Dataset entries
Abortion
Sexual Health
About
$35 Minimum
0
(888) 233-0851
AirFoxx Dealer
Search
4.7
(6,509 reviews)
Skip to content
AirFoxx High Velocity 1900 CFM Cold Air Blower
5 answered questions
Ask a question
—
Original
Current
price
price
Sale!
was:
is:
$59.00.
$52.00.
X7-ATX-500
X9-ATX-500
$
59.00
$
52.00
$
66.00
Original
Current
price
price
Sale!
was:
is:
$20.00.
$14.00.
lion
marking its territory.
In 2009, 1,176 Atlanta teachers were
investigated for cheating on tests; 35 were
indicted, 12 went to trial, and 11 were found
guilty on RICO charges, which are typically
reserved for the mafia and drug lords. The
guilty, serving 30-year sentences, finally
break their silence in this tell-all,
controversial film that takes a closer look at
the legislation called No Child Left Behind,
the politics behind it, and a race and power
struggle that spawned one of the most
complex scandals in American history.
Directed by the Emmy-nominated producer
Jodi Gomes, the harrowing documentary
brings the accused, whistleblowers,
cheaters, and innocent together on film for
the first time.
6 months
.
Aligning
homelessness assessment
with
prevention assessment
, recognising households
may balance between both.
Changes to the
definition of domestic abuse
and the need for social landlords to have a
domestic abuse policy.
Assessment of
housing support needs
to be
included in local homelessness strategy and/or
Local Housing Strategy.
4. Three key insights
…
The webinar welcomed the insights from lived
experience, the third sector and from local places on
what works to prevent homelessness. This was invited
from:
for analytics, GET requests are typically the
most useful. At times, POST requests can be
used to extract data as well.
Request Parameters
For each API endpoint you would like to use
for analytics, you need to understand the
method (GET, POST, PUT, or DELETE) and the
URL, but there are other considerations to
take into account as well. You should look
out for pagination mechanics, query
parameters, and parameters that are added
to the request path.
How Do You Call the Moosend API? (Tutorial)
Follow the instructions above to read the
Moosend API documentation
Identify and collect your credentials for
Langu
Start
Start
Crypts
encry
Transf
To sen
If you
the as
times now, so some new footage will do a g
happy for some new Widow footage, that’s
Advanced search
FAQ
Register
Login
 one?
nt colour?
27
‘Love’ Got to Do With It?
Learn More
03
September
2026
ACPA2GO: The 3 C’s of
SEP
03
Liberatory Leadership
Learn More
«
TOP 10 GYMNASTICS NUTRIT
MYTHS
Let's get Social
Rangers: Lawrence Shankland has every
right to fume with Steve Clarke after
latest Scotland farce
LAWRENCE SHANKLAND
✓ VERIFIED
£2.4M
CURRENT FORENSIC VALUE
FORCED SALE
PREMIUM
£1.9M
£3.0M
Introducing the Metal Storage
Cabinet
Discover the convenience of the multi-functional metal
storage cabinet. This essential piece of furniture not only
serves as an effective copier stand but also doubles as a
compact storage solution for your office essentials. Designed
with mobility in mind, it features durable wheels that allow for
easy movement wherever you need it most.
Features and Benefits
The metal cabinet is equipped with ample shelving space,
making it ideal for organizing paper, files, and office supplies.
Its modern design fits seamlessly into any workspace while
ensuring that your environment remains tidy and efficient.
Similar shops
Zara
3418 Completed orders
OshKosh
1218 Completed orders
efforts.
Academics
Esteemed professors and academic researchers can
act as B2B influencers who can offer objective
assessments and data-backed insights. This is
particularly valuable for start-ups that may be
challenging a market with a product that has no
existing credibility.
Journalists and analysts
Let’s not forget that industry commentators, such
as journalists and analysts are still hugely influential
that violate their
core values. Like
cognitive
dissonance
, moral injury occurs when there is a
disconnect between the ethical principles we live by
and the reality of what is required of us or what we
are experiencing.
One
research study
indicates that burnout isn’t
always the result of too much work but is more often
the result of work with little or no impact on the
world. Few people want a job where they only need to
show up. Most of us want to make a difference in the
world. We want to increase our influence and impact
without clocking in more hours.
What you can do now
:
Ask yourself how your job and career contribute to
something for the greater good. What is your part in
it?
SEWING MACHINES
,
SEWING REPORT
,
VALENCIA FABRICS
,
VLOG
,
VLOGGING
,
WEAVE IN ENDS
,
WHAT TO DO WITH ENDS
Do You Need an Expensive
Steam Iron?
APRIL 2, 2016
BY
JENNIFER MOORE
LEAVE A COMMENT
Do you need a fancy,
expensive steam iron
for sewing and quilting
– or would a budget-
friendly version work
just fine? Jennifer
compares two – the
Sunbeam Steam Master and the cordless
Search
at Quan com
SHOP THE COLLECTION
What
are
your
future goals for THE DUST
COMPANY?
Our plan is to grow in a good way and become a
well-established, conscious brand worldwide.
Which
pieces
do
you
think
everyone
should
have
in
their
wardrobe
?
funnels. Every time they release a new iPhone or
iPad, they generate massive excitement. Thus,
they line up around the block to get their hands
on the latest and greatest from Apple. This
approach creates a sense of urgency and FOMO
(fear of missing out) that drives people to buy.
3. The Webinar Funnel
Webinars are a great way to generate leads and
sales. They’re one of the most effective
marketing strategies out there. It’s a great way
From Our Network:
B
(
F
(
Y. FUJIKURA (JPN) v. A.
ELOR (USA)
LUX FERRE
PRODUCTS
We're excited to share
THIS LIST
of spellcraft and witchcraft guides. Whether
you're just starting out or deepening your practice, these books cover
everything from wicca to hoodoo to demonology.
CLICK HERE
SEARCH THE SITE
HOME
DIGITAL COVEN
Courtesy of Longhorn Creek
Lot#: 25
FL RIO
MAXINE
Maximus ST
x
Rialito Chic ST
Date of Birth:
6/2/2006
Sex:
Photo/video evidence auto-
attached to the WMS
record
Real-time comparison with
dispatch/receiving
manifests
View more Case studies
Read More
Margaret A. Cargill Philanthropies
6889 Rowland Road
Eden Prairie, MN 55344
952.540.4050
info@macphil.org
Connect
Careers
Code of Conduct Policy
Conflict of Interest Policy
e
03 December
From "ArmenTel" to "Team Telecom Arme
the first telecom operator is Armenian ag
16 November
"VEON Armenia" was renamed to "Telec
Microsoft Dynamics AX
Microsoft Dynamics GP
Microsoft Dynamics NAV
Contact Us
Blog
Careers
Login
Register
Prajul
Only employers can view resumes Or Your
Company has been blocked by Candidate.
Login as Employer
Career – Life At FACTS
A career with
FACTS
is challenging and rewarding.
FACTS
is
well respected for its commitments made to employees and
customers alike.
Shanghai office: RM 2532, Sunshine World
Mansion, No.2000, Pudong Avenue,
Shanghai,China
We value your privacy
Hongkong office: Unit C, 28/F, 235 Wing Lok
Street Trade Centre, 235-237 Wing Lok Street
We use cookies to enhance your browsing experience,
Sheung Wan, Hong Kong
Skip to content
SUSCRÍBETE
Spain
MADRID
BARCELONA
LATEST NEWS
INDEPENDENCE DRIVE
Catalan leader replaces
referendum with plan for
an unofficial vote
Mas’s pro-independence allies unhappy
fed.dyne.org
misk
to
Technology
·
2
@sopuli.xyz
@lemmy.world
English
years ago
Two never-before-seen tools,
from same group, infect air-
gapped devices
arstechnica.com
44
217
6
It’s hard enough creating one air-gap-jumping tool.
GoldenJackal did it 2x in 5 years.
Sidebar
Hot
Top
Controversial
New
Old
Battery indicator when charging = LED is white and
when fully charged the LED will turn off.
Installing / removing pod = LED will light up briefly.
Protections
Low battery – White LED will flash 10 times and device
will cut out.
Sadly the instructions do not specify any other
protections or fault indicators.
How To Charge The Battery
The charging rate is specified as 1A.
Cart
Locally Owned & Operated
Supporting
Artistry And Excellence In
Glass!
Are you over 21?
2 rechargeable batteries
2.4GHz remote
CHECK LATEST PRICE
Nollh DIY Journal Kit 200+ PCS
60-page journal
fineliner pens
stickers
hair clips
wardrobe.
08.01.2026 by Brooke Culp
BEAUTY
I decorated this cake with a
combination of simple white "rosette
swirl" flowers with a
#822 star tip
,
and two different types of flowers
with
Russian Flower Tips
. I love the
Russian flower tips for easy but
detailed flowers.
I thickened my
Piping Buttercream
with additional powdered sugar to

- _Work instructions_: Where in the records does the string "flowers" appear? Copy every line that has it.

- _Exercise result_:
swirl" flowers with a
and two different types of flowers
detailed flowers.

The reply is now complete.